[The data]
++++++++++

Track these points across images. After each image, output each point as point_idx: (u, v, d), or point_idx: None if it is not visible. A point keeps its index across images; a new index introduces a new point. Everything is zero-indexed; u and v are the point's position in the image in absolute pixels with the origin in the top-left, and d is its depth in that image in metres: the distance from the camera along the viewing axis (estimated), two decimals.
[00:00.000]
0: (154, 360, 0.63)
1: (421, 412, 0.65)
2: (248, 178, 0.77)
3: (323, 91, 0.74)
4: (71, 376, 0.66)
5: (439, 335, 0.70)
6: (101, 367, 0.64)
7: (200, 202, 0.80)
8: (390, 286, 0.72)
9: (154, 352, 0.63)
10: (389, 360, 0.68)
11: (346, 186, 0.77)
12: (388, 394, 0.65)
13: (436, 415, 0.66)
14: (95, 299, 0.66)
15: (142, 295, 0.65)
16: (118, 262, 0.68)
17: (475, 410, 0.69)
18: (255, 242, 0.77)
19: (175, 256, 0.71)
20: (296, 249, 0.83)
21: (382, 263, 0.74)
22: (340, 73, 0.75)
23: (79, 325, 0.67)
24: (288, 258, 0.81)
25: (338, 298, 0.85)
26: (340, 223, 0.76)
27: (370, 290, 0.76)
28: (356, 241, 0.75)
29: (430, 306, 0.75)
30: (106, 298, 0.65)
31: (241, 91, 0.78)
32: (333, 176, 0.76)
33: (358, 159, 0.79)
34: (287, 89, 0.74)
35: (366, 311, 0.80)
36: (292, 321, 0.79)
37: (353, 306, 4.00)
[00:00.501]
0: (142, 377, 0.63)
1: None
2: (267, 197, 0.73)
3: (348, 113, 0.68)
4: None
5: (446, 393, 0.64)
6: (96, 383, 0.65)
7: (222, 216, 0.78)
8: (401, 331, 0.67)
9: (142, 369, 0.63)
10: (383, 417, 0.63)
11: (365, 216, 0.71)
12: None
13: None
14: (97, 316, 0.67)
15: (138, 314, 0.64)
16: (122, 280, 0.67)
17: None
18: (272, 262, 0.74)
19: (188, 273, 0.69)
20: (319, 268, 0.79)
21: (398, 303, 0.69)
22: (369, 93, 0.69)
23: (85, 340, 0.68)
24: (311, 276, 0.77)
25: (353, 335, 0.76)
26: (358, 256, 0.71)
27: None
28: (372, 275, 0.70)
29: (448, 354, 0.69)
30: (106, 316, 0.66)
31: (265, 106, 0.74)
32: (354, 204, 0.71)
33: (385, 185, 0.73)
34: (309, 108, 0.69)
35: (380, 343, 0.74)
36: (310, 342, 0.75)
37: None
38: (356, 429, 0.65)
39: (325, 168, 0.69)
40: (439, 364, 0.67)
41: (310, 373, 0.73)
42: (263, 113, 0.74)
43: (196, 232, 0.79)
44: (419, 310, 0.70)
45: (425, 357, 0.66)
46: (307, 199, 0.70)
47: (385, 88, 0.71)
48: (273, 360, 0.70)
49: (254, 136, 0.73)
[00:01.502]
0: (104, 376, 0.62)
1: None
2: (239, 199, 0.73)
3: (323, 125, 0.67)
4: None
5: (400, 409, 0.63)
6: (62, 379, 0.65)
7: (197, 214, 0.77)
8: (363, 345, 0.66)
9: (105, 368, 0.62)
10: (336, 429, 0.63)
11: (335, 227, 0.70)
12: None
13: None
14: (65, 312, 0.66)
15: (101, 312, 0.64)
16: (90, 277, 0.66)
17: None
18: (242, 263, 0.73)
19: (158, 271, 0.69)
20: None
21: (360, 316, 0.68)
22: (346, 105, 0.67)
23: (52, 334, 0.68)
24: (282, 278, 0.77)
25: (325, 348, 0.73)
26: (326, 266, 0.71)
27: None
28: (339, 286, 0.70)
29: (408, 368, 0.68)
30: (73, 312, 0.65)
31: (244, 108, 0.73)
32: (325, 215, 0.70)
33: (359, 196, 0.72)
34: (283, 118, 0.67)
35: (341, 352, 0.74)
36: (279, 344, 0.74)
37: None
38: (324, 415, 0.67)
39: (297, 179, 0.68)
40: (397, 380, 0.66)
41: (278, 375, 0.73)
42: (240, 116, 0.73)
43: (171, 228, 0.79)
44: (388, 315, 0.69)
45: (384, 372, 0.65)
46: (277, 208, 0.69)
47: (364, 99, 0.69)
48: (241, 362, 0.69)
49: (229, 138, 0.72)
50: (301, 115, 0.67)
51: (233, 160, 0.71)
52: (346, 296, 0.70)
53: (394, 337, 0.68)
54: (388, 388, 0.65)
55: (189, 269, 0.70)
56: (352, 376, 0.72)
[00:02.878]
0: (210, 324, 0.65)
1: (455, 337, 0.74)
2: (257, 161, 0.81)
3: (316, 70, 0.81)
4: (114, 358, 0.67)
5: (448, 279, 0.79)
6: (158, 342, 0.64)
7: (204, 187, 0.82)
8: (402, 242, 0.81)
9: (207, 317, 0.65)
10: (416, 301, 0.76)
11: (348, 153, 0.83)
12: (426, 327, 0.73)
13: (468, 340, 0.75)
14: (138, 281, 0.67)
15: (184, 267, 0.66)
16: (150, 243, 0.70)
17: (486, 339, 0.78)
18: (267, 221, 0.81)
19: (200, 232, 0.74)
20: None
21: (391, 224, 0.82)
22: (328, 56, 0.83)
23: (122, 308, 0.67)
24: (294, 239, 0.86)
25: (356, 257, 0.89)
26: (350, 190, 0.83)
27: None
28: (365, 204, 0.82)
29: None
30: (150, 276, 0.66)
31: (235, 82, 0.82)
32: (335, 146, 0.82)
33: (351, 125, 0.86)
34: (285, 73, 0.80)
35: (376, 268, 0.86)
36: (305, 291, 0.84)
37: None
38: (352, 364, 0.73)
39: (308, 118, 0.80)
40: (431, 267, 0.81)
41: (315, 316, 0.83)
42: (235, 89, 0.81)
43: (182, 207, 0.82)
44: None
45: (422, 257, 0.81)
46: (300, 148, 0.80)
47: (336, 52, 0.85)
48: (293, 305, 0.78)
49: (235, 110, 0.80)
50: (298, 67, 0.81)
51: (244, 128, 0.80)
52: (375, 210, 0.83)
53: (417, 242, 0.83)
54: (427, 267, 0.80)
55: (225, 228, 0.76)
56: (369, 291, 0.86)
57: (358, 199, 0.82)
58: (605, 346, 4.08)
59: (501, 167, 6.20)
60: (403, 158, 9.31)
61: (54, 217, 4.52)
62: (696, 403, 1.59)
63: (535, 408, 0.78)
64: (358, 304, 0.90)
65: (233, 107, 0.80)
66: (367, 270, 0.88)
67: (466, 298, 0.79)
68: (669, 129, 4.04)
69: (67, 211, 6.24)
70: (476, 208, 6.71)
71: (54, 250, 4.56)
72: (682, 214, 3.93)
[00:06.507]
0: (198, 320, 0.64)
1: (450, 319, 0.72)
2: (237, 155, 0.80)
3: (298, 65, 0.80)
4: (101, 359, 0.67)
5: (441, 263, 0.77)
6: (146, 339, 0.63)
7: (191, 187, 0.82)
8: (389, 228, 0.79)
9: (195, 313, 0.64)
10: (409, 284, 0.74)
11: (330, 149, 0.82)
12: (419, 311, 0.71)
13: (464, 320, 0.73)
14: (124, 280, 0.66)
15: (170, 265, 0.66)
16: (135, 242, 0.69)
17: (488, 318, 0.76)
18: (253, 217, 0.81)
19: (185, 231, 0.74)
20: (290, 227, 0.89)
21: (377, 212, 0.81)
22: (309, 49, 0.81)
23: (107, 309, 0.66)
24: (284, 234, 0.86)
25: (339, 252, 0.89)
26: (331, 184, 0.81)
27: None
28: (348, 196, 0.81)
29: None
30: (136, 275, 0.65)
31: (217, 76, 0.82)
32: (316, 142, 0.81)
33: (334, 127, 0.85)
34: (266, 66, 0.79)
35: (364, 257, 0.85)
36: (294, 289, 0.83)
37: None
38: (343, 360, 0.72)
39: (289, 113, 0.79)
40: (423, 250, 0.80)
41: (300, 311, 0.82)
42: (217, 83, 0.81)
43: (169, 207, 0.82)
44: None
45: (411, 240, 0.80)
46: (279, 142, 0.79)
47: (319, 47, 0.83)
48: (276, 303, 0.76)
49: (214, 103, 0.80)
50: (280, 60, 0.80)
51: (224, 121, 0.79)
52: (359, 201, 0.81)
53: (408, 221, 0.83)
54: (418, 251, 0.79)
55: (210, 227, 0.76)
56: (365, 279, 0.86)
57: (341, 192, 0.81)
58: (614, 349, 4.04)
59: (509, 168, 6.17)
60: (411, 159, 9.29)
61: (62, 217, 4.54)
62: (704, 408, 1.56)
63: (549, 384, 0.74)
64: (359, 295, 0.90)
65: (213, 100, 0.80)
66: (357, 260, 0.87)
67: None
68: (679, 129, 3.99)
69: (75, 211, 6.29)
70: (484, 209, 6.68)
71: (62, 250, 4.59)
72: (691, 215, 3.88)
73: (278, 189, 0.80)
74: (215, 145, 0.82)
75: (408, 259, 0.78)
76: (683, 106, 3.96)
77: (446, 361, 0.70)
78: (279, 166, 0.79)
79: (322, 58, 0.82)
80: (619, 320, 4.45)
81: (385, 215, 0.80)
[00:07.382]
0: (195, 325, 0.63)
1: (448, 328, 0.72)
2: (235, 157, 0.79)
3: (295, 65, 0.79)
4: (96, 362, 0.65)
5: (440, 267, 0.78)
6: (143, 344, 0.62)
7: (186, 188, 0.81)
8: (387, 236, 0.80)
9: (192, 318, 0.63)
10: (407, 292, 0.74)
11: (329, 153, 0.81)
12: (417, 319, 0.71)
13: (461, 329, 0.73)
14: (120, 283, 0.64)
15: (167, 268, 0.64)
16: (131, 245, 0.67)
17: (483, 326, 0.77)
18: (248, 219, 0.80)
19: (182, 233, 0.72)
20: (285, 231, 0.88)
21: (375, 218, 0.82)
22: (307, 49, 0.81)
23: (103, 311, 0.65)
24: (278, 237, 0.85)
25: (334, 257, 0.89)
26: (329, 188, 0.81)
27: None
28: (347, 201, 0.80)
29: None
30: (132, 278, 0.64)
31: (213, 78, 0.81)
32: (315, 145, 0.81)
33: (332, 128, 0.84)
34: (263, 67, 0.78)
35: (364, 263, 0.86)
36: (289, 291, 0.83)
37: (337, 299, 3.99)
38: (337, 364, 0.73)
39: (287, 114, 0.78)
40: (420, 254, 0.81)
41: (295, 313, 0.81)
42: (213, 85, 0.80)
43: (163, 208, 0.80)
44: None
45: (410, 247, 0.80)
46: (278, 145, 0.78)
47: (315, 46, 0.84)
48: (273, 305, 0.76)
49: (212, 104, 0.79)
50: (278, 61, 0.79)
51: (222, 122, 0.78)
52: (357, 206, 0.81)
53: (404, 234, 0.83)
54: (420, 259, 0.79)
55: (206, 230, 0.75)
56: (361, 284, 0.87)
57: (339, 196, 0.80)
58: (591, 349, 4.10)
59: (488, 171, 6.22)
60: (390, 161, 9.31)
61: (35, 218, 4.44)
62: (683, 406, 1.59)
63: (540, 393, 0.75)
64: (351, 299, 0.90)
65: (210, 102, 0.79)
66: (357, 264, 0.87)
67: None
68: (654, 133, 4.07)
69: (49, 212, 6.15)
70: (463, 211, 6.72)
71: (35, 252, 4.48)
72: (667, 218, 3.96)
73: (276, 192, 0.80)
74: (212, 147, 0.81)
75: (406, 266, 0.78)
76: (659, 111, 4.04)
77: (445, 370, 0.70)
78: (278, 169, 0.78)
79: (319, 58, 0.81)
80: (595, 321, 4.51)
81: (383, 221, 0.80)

++++++++++

Whatever else the listing above holds, retype exactly only the lines from the one containing "63: (535, 408, 0.78)" to the one containing "72: (682, 214, 3.93)", both ends kept.

63: (535, 408, 0.78)
64: (358, 304, 0.90)
65: (233, 107, 0.80)
66: (367, 270, 0.88)
67: (466, 298, 0.79)
68: (669, 129, 4.04)
69: (67, 211, 6.24)
70: (476, 208, 6.71)
71: (54, 250, 4.56)
72: (682, 214, 3.93)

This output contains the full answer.